[Start of Attachment]

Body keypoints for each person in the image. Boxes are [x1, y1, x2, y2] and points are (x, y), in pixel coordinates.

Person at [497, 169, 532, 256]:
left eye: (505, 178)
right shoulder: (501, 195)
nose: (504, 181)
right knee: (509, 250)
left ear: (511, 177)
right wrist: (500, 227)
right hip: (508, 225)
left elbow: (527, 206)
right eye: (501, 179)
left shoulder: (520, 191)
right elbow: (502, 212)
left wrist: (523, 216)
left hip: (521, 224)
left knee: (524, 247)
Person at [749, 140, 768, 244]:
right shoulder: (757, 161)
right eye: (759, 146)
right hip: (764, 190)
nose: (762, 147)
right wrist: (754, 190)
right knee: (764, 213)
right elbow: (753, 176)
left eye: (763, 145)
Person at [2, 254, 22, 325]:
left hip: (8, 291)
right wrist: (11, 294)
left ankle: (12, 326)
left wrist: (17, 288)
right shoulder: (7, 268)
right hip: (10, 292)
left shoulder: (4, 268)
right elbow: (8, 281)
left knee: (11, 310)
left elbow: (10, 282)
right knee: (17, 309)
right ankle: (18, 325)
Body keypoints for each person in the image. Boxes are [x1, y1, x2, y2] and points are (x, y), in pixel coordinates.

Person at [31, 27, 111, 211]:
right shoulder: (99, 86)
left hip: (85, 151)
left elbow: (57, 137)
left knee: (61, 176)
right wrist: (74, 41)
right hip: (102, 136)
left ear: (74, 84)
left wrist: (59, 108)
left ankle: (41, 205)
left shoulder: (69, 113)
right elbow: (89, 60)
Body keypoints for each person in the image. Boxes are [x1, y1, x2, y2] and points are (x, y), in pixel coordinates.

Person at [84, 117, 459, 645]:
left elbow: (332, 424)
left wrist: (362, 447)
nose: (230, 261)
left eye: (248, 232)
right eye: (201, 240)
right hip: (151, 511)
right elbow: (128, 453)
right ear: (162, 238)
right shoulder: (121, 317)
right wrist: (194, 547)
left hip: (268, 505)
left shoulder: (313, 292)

[End of Attachment]
[Start of Attachment]

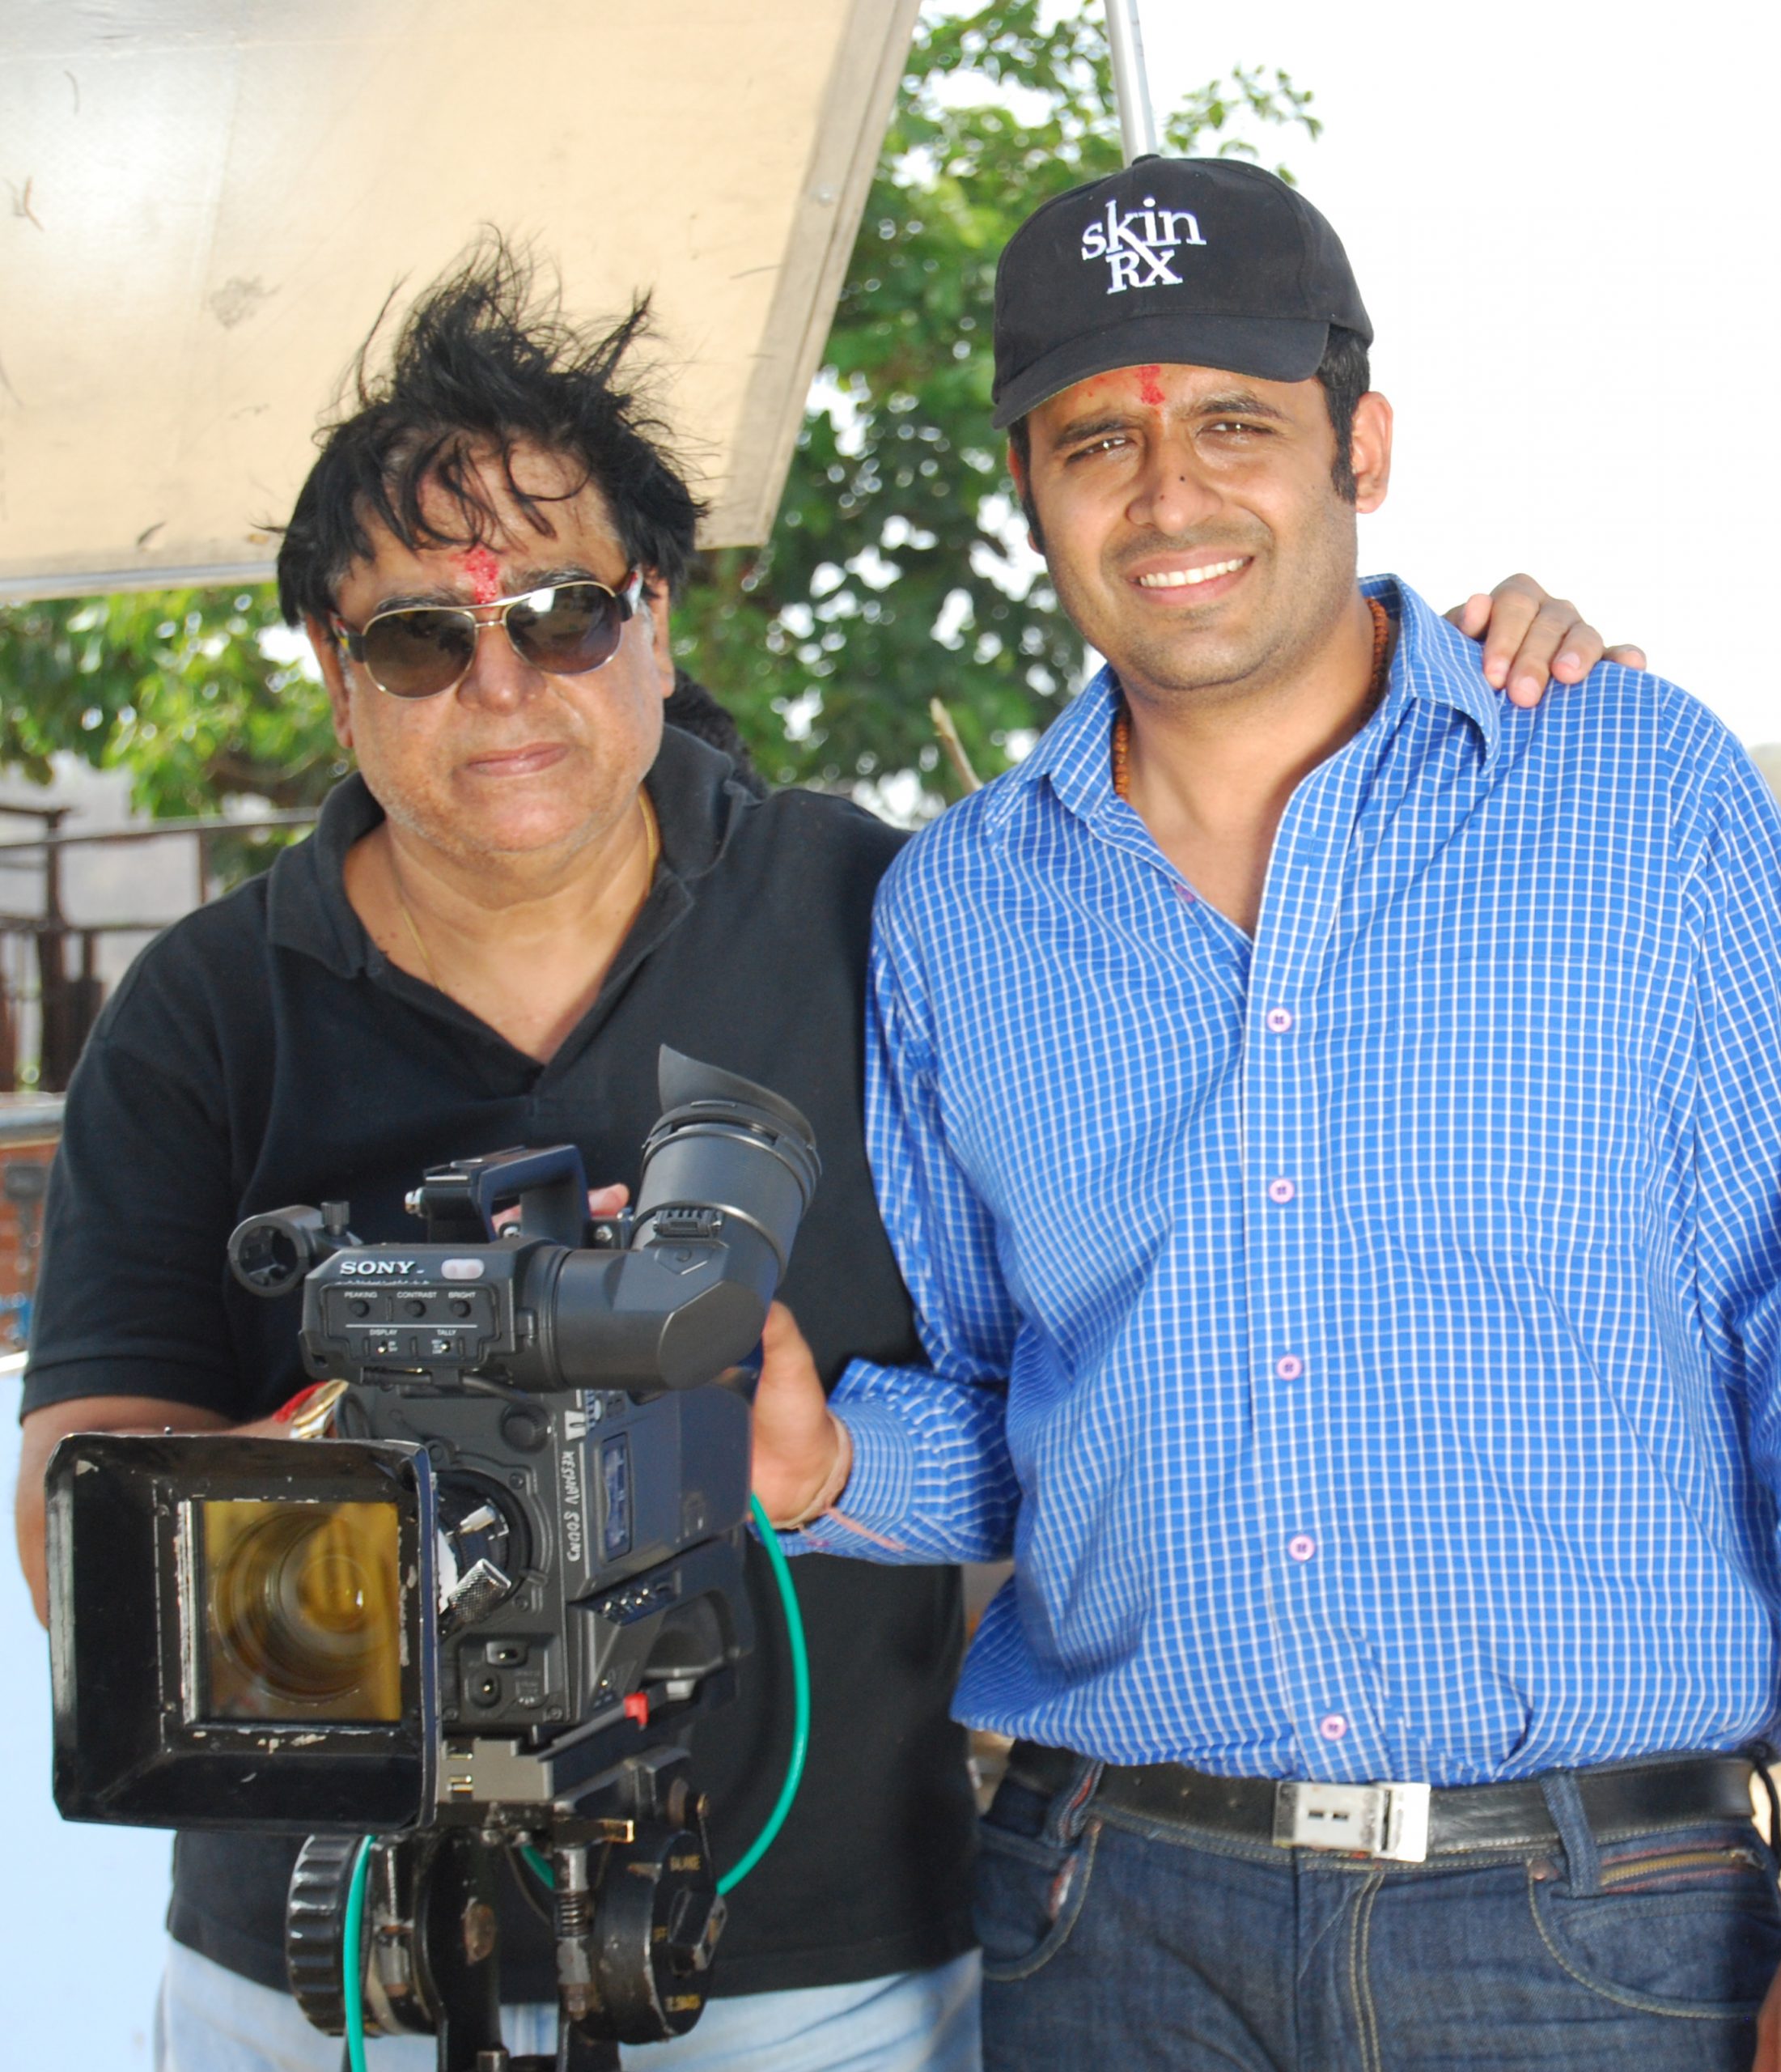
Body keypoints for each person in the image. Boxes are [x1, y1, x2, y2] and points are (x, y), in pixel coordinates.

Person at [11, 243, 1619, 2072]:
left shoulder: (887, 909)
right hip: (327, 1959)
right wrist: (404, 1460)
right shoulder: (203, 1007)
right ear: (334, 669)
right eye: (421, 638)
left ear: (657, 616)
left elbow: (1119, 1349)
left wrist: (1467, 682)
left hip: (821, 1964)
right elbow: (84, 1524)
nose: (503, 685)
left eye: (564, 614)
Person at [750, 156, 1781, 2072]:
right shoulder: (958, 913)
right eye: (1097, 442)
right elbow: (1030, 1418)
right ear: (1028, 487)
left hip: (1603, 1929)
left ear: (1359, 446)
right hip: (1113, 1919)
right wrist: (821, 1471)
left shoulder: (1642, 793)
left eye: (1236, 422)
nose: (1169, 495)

[End of Attachment]

» WHAT IS NEEDED: Retype word for word everything in the listing above from the line that holds "left wrist: (1467, 682)" down to the line that holds "nose: (1169, 495)". Keep both end lines and leave out the rest.

» YOUR RESPONSE:
left wrist: (1467, 682)
left hip: (821, 1964)
right elbow: (84, 1524)
nose: (503, 685)
left eye: (564, 614)
Person at [750, 156, 1781, 2072]:
right shoulder: (958, 913)
right eye: (1097, 442)
right elbow: (1030, 1418)
right ear: (1028, 487)
left hip: (1603, 1929)
left ear: (1359, 446)
right hip: (1113, 1919)
right wrist: (821, 1471)
left shoulder: (1642, 793)
left eye: (1236, 422)
nose: (1169, 495)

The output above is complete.